Profit and loss account

The profit and loss account (P & L), called the income statement in the US, shows the profit or loss a company has made over a period of time. The ratios investors look at most often, such as the PE and yield, are calculated using numbers from the P & L.

In a simple case the profit or loss equals the increase or decrease in the company's assets as shown on the balance sheet. This is rarely exactly true and the statement of total recognised gains and losses reconciles the P &L to the changes in equity shown on the balance sheet

The P & L can be misleading and there are a number of accounting techniques that can shift losses (or gains, although that is rarer) from the P & L to the balance sheet. The P & L should be looked at in conjunction with the notes, the cash flow statement (which is harder to manipulate) and the other accounting statements.

The shortest possible P & L would be: sales less costs = total profit.

In accordance with the accrual principle, costs and revenues are matched so that, for example, sales and purchases made on credit during a year, but perhaps not yet paid for, will be included in the P & L for the year.

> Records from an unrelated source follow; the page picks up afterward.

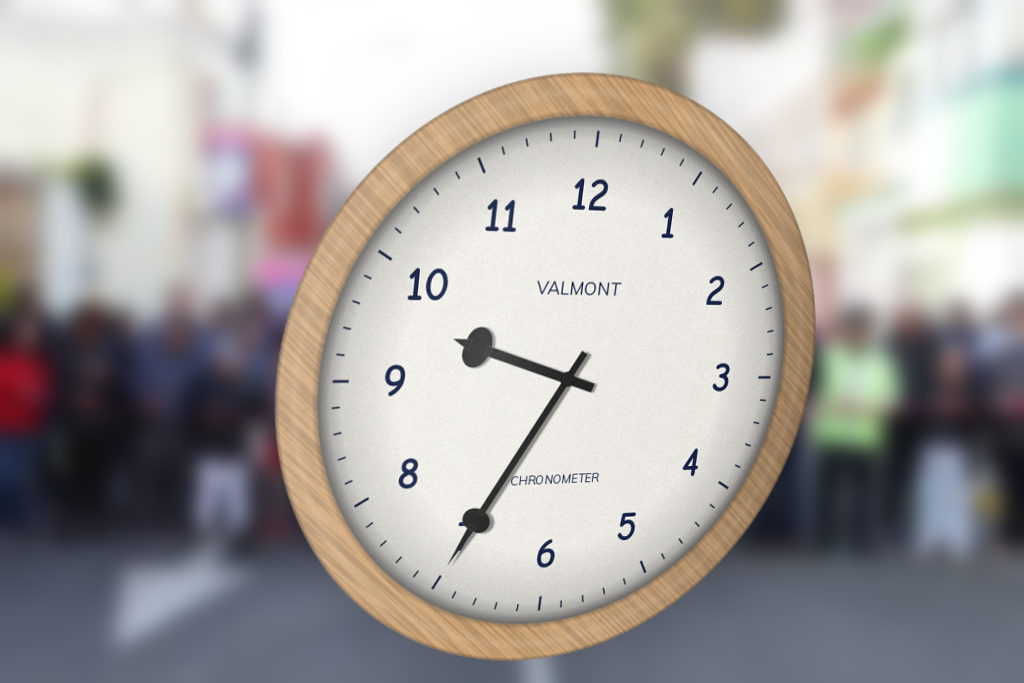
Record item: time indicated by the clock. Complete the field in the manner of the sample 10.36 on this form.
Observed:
9.35
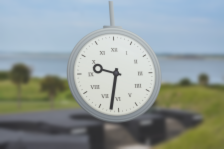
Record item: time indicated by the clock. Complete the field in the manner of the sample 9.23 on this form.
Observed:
9.32
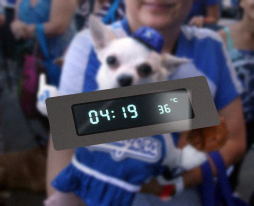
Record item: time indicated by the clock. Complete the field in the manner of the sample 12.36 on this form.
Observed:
4.19
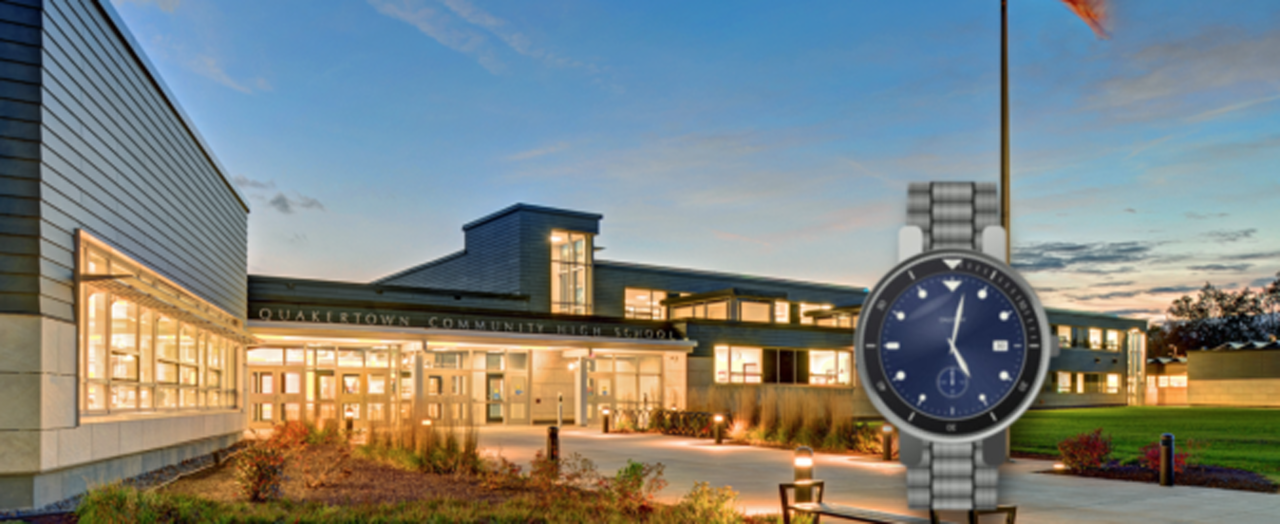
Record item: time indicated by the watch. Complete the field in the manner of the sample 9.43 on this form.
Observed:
5.02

The profit and loss account is structured to provide a reasonably concise breakdown of costs and, to a lesser extent, revenues. This leads to the general form of a P & L that looks something like this:

Sales Also called revenues. Not always synonymous with turnover. Revenue recognition is not always simple.
Cost of sales The direct costs of things sold
Gross profit Sales minus cost of sales
Other operating expenses Depreciation, admin, marketing etc.
Operating profit Gross profit less other expenses
Interest costs Interest payable less receivable
Pre-tax profit Operating profit less interest
Profit after tax Pre tax profit less tax
Retained profit Profit after tax less dividends
Earnings per share  

The most detailed profit and loss account is given in the annual report, but UK listed companies are required to make annual and half year results announcements as well. The full year results announcement is shorter and covers the same period as the annual report, but it is released earlier.

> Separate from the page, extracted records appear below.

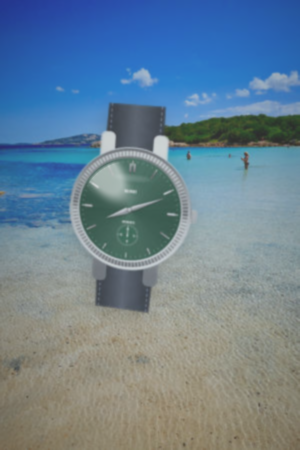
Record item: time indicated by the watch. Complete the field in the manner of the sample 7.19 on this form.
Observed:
8.11
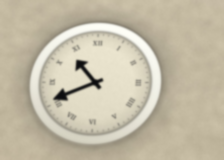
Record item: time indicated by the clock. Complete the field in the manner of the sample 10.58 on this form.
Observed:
10.41
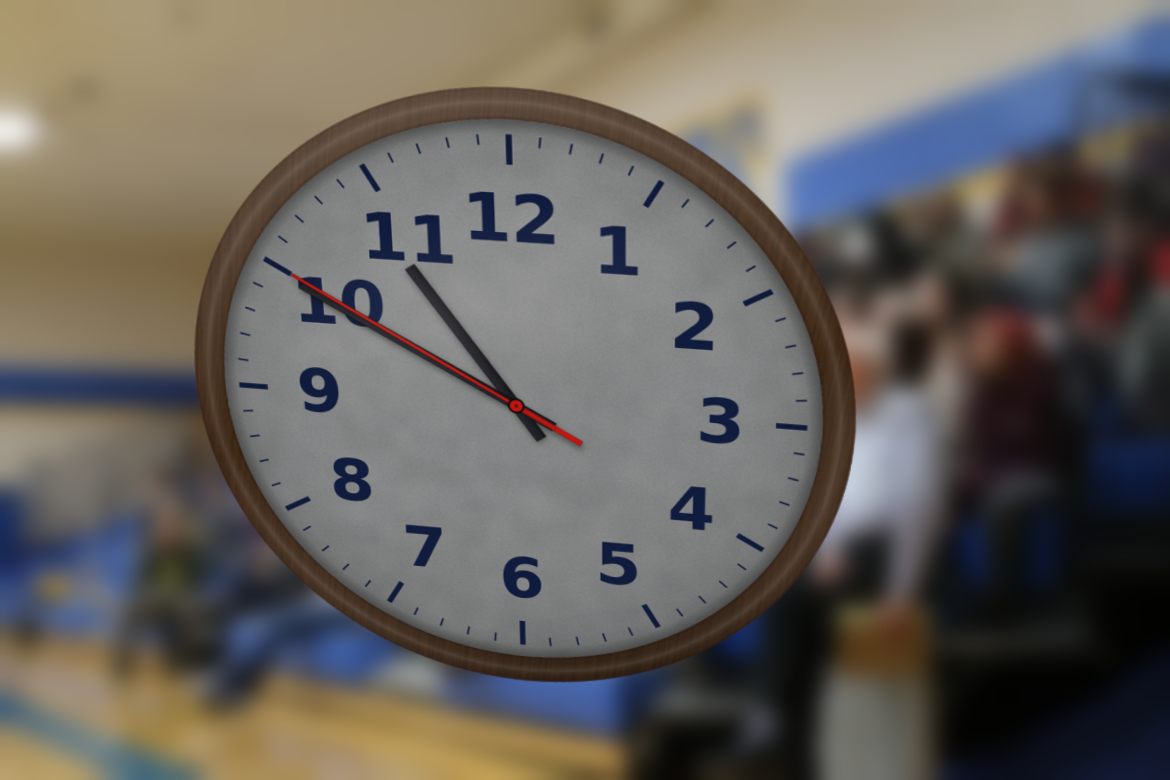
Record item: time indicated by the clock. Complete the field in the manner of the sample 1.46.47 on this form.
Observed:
10.49.50
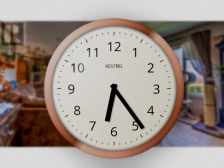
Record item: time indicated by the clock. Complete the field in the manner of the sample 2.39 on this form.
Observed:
6.24
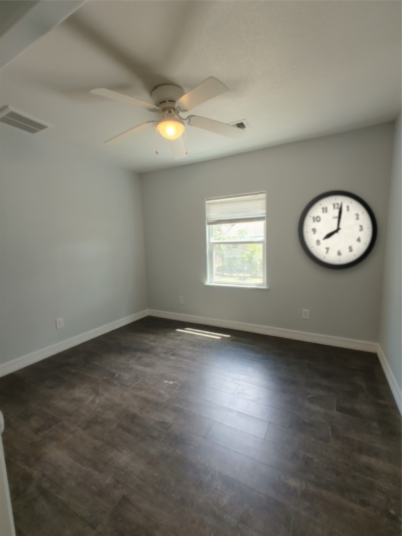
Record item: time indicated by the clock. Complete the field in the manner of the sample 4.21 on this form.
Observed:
8.02
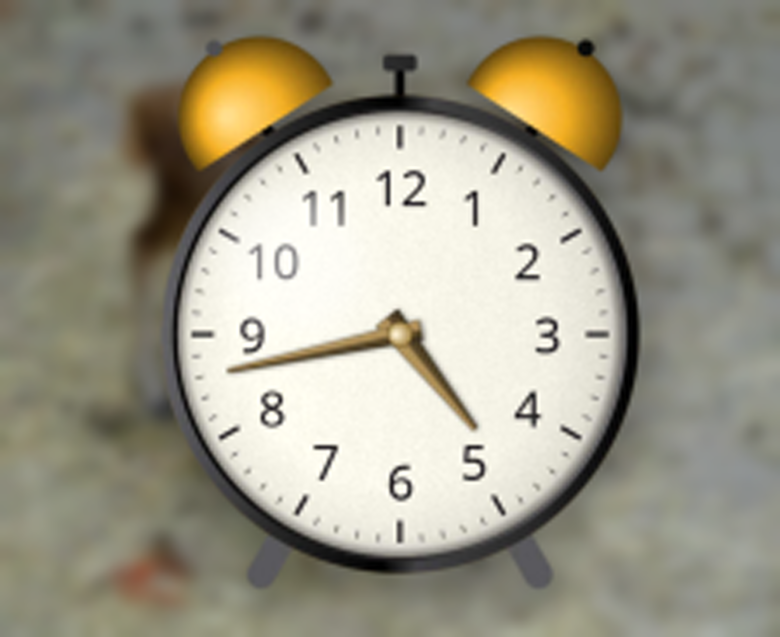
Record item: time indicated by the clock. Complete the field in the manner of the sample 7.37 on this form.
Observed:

Many companies make quarterly announcements, as companies in the US and many other countries are required to. Unsurprisingly, UK listed companies that also have a secondary or dual listing in a country that requires quarterly announcements.

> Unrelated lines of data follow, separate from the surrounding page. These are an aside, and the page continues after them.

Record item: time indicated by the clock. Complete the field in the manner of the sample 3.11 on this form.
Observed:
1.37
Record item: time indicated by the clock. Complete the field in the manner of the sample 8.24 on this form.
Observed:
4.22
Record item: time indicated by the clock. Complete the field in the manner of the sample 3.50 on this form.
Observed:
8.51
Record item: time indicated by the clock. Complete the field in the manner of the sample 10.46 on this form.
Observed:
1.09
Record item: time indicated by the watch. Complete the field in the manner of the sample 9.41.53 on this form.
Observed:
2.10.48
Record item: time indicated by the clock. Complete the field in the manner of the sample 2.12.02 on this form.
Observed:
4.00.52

As can be seen, the P & L contains several profit numbers. Each of these gives us different, and useful, information. In addition, the P & L (perhaps together with other information) usually gives us enough information to calculate several other profit numbers such as EBITDA and EBITA

Many companies will show exceptionals separately. If there were any discontinued business, or plans to dispose of a business within a short period, these are also shown separately.

These can give investors a better idea of the underlying business (the justification for doing it). For example, if the company has decided to sell a particular operation and the price has been agreed, shareholders do not really need to worry too much about that operation's performance.

A group P & L will need to be consolidated, which requires extra lines such as those for share or profit in associates and joint ventures, and the deduction of minority interests.

As well as the valuation ratios, the P & L provides the numbers for measures of the performance and efficiency of the business, such as margins, ROCE, and some measures of financial stability such as interest cover.

The P & L is backward looking and investors will need to consider correcting some items such as amortisation that are not useful for modelling future cash flows. From an investor's point of view the P & L is essential, but can be misleading and should not be looked at in isolation.